As noted previously, hormonal treatments such as drugs which block estrogen and progesterone receptors do not work in triple negative breast cancer cases.
Triple negative breast cancer survival rate, life expectancy, and prognosis
Usually, the survival rate of any type of cancer is measured in terms of how many patients remain alive 5 years after diagnosis. Thus, the 5 year survival rates for triple negative breast cancer are as follows:
- 5 year survival rate for women with triple negative breast cancer that has not spread outside the breast is 91%
- 5 year survival rate for women who also have affection of the surrounding lymph nodes is 65%
- 5 year survival rate for women with triple negative breast cancer that has metastasized beyond the original site is 11%
- 5 year survival rate for women who have had a recurrence of the disease after treatment is 27%
- 5 year survival rate for triple negative breast cancer in general is 77%. Meanwhile, the survival rate for other types of breast cancer is higher at 93%
The prognosis of this disease is less promising than for other types of breast cancer within the first 5 years after diagnosis. Afterwards, the outlook is quite similar in both. Different histological types of breast cancer have different prognostic outcomes, and a tumor that is diagnosed early is more likely to be cured than one that is diagnosed late.
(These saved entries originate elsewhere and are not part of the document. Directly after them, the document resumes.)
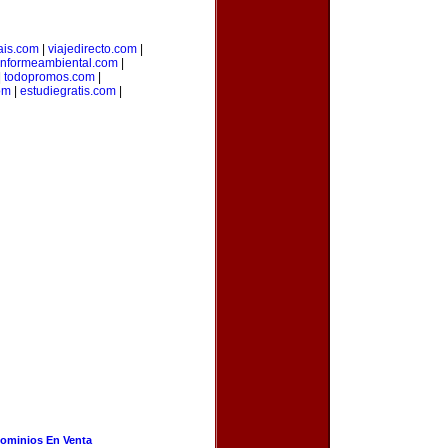
ais.com
|
viajedirecto.com
|
informeambiental.com
|
|
todopromos.com
|
om
|
estudiegratis.com
|
ominios En Venta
Triple negative breast cancer recurrence
Reappearance of a triple negative breast cancer is most common in the first few years after completion of treatment. If the first five years pass without incident, the chances of recurrence become much lower.
Triple negative breast cancer recurrence after a lumpectomy often necessitates the removal of the entire breast, and using additional lines of treatment.
Triple negative breast cancer recurrence after mastectomy, on the other hand, is treated by chest wall surgery, and by adding more treatments methods such as radiotherapy. Even though the diseased breast is gone, the local lymph nodes may still be harbour some cancer cells that had spread earlier.
Triple negative breast cancer diet
A healthy diet is important in preventing and managing any type of cancer. Make sure to limit processed meat, fast food, and food rich in salt and sugar. Try also to increase your share of fruits, vegetables, fibre, and wholegrain foods.
Can you be cured from triple negative breast cancer?
Yes. It is possible to cure this form of breast cancer. But the chances of long-term remission are dependent on many factors, such as the time of diagnosis, the histological type of the tumor, and the stage of the cancer.
Triple negative breast cancer foundation (TNBC Foundation)
Established in 2006, this non-profit organization aims to raise public awareness of triple negative breast cancer. They also sponsor clinical research and lab studies dedicated to finding new, effective, and safe treatments for the disease. The foundation was created in honor of a patient who was diagnosed with triple negative breast cancer. Since then the foundation has raised millions of dollars and continues to have a pioneering role in the fight against triple negative breast cancer.